One increasing problem is the number of dogs that appear ‘high in rump’. A top-line sloping from loin to withers is incorrect and can be the result of a number of faults including: Short forearms, straight stifles, overly long hocks or weak backs.

Colour faults include dogs that are too light or dark, not mid-blue. Blue and black in the coats of red dogs is incorrect as are black patches other than on the head in blue dogs. The white star or ‘Bentley’s mark’ on the forehead is a hallmark of the breed and is described as a guide to purity. Lighter coat colour in the tail is also a distinct breed trait. Lighter tails were encouraged as they allow the dog to more clearly be seen at night by the drover/stockman. Banded or ‘racoon’ tails indicated that the dog carries the modifier gene and so can produce speckled/mottled offspring. ‘Speckling’ and ‘mottling’ must be encouraged over the more solid blue or red due to the fact that cattle can only see in tones, a speckled dog is camouflaged and blends with the background. Thus making him invisible to the stock.

A mottled dog must never look white with blue or red spots. Although this colour is attractive it is a serious fault. The dog must always be blue or red with white spotting. Colour is however secondary to conformation and should be treated as such. 

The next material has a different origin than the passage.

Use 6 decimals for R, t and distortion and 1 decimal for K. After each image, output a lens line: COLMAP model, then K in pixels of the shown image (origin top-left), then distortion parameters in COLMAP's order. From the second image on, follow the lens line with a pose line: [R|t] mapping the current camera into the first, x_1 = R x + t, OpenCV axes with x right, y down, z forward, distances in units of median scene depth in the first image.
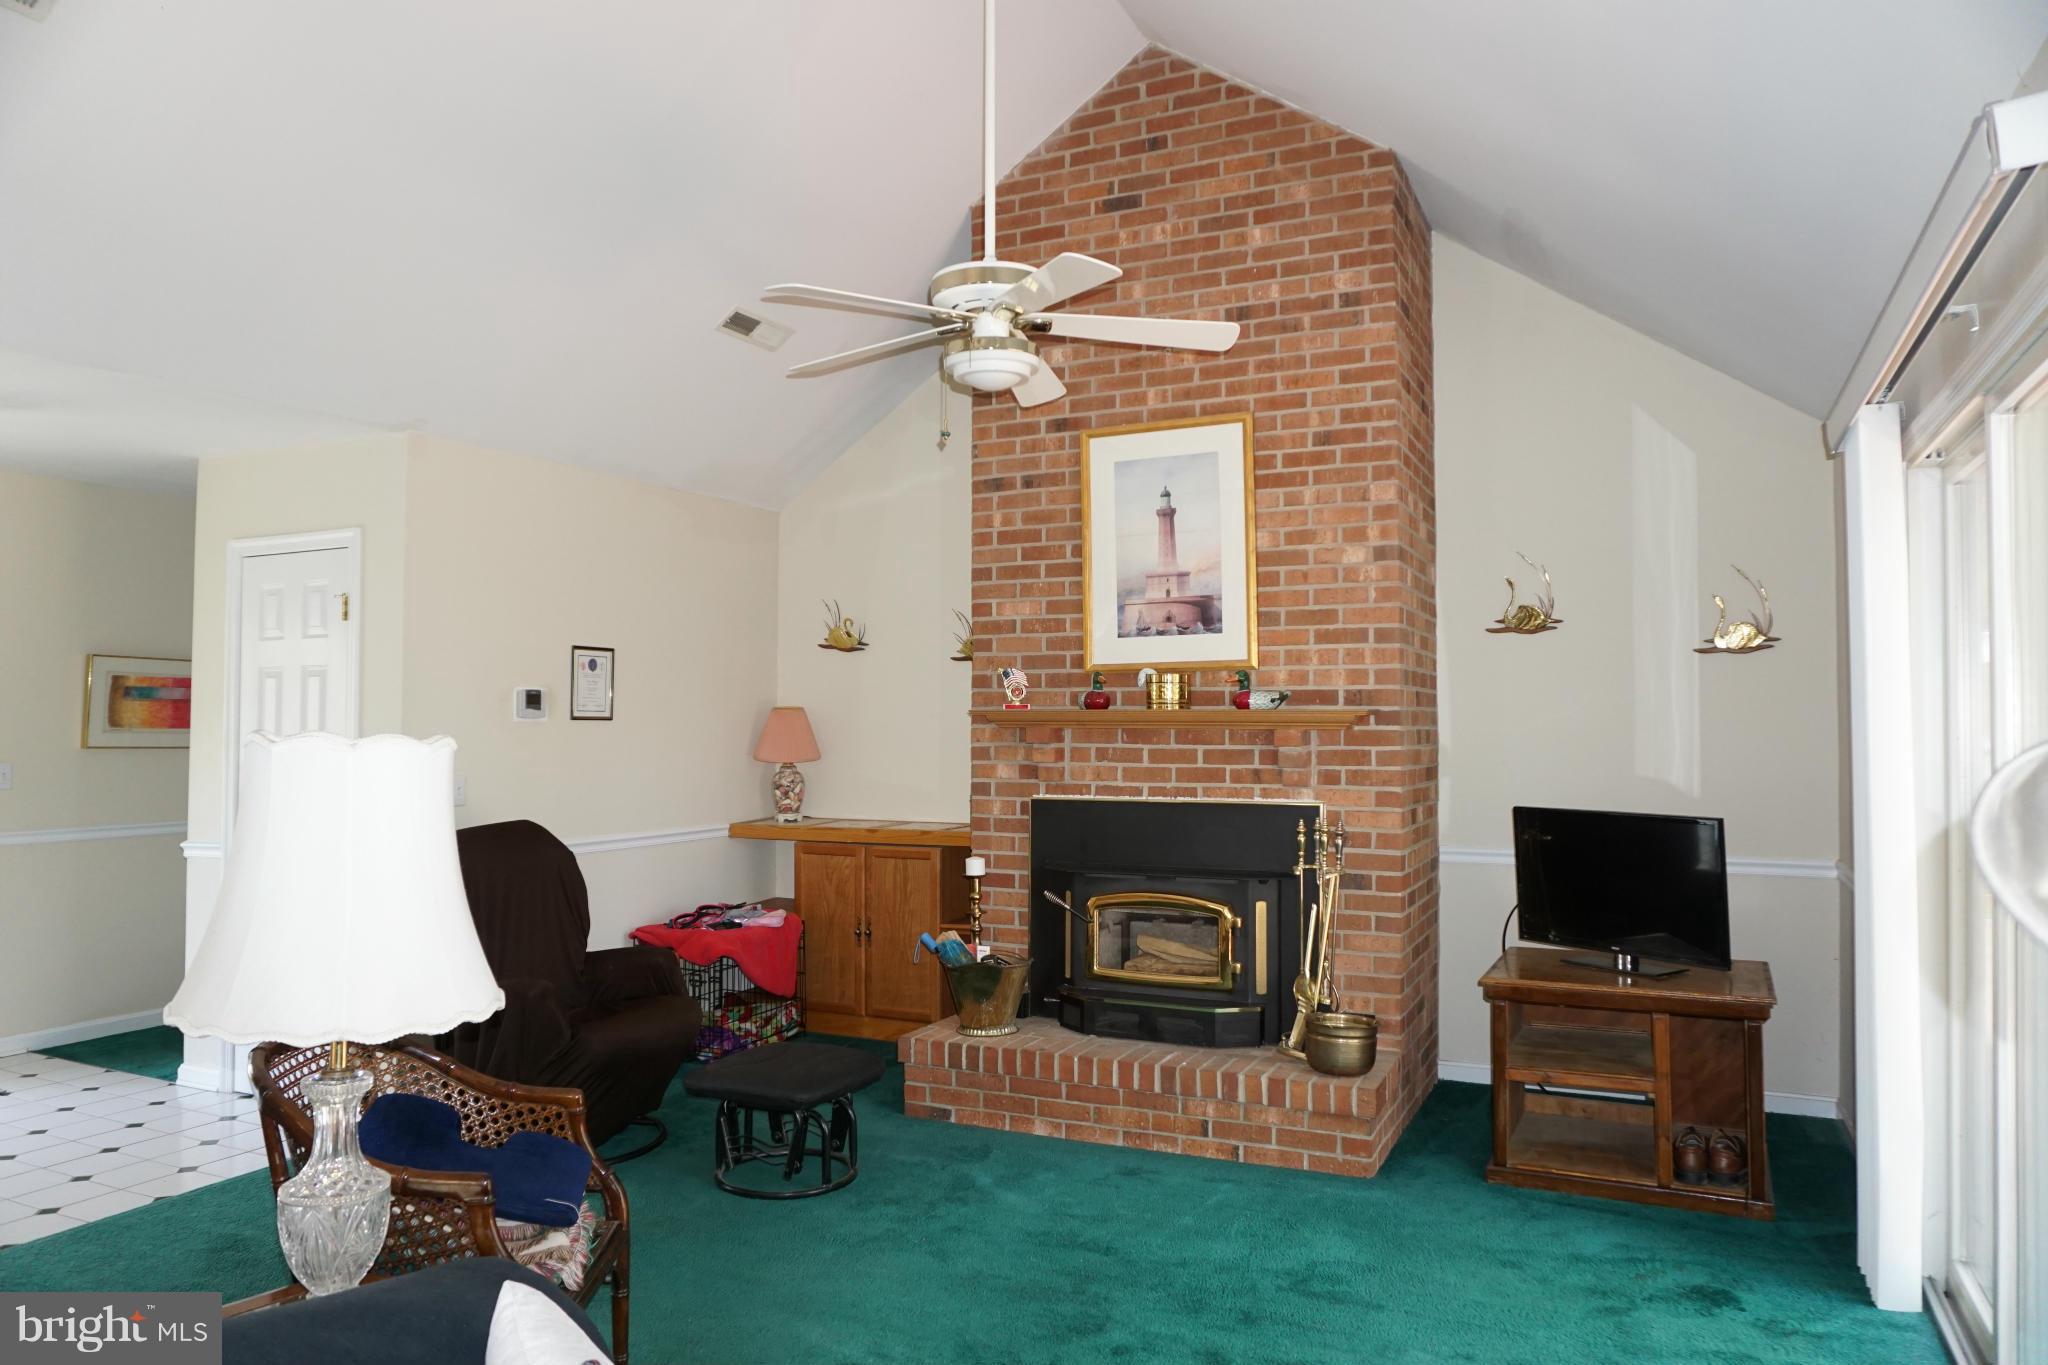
lens RADIAL K [[1364.3, 0, 1024.0], [0, 1364.3, 682.5], [0, 0, 1]] dist [-0.054158, 0.037796]
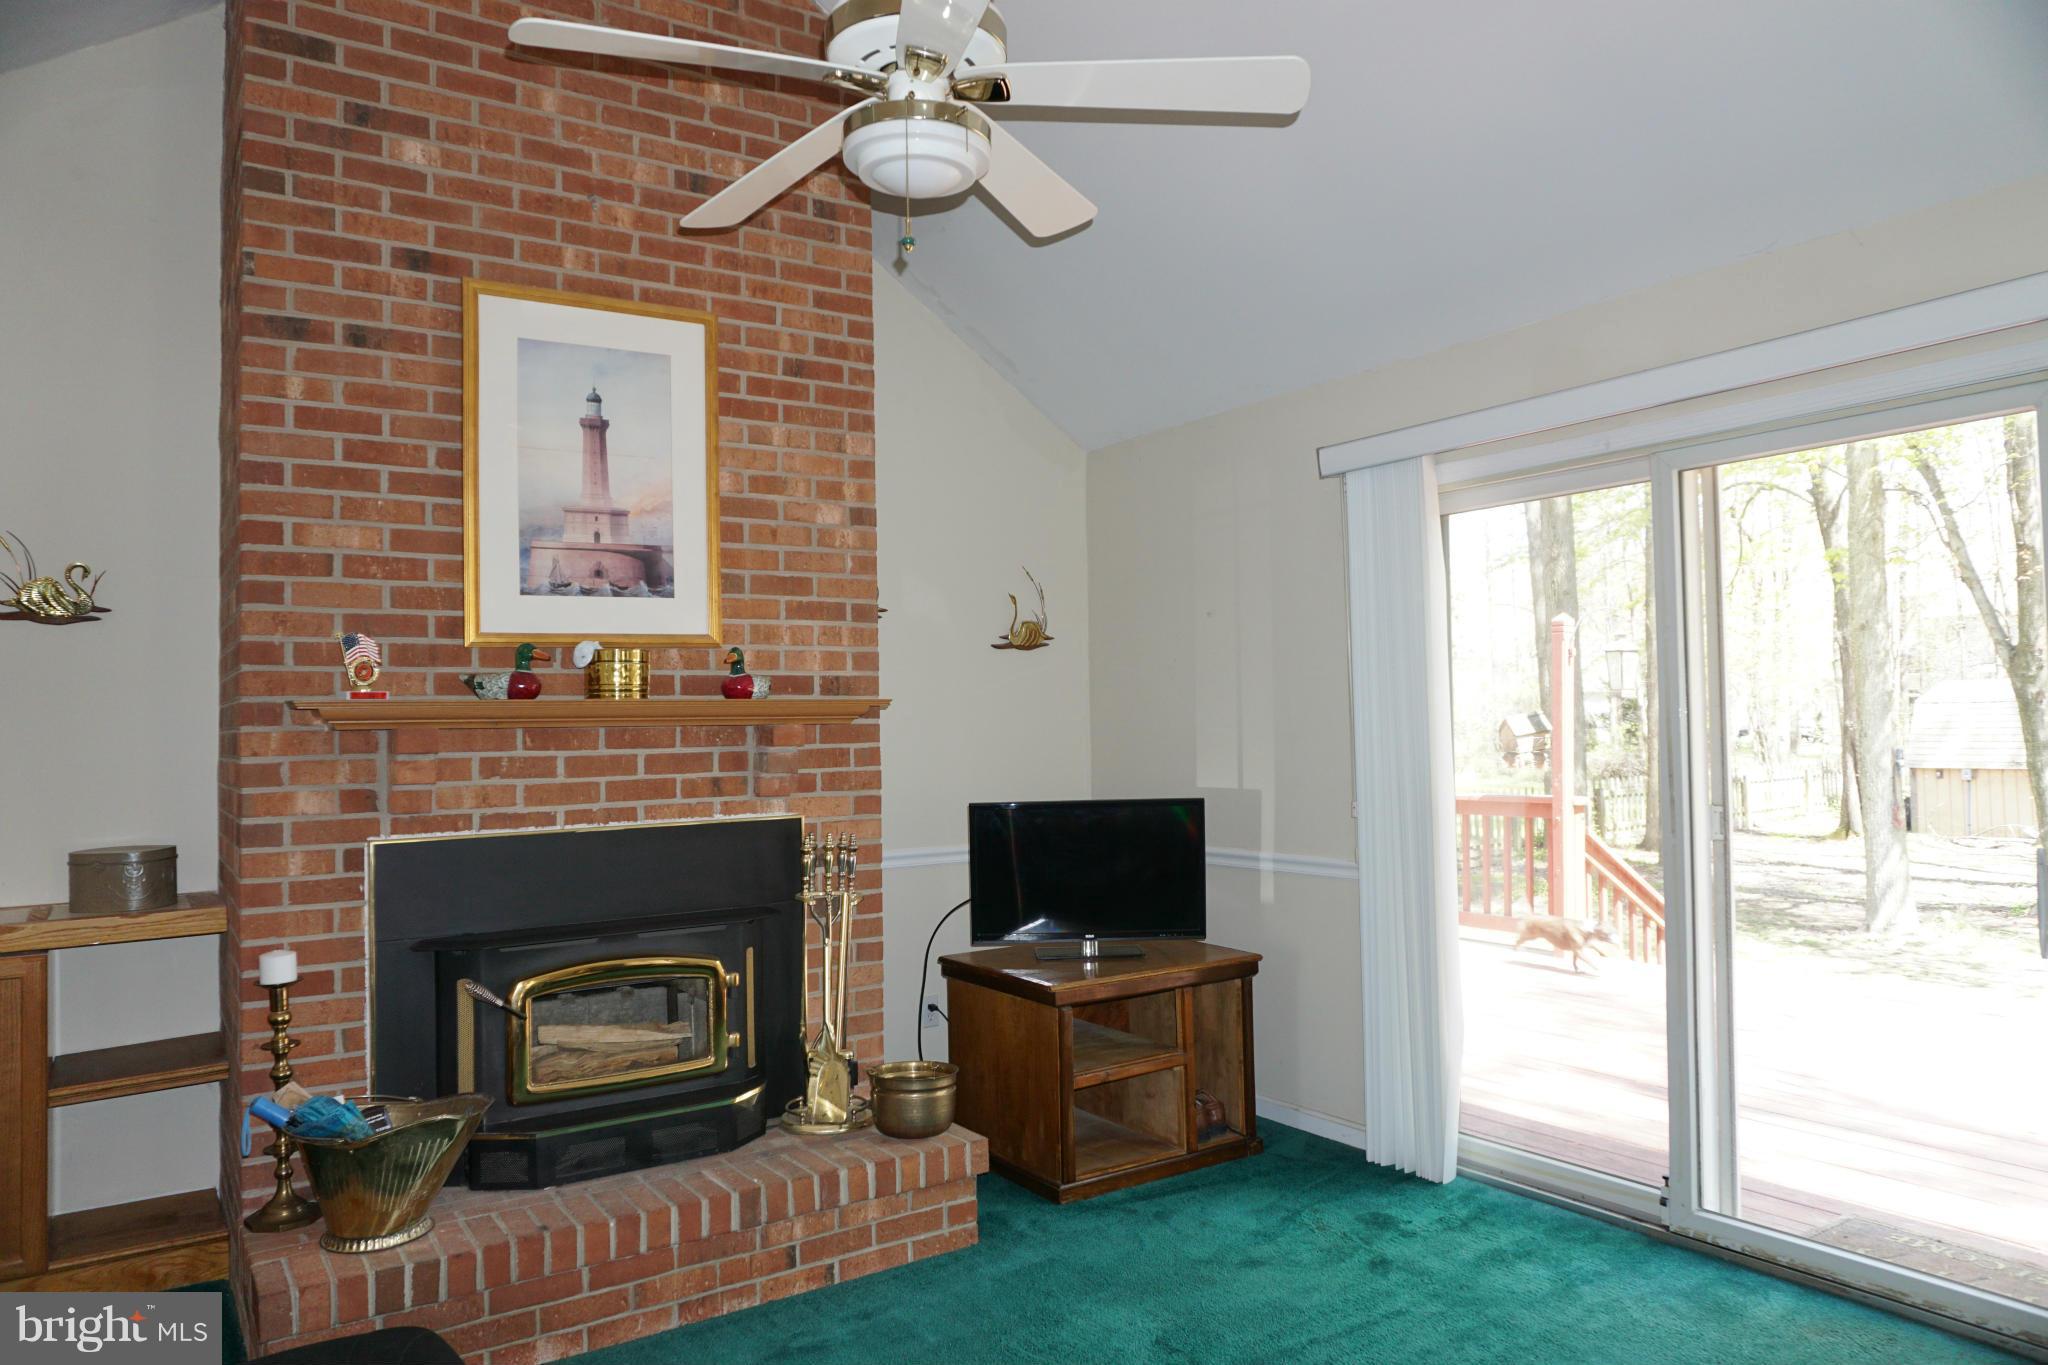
lens RADIAL K [[1364.3, 0, 1024.0], [0, 1364.3, 682.5], [0, 0, 1]] dist [-0.054158, 0.037796]
pose [[0.501967, 0.016210, 0.864735, -0.406617], [-0.005978, 0.999865, -0.015274, 0.020608], [-0.864866, 0.002498, 0.501997, 0.463666]]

All things being equal, a correct balanced dog with typical Cattle Dog traits, will exhibit true effortless gait. Maximum ground coverage for minimum effort is essential, bouncy movement is incorrect. The Cattle Dog is a keen alert canine with colour markings uncommon to any other breed. He is our own TRUE unique Aussie, unequalled in his ability to move unruly cattle and deserving of our respect. The future direction of this breed lies in the hands of his breeders and judges, who must all make the effort to become as educated and experienced as we can.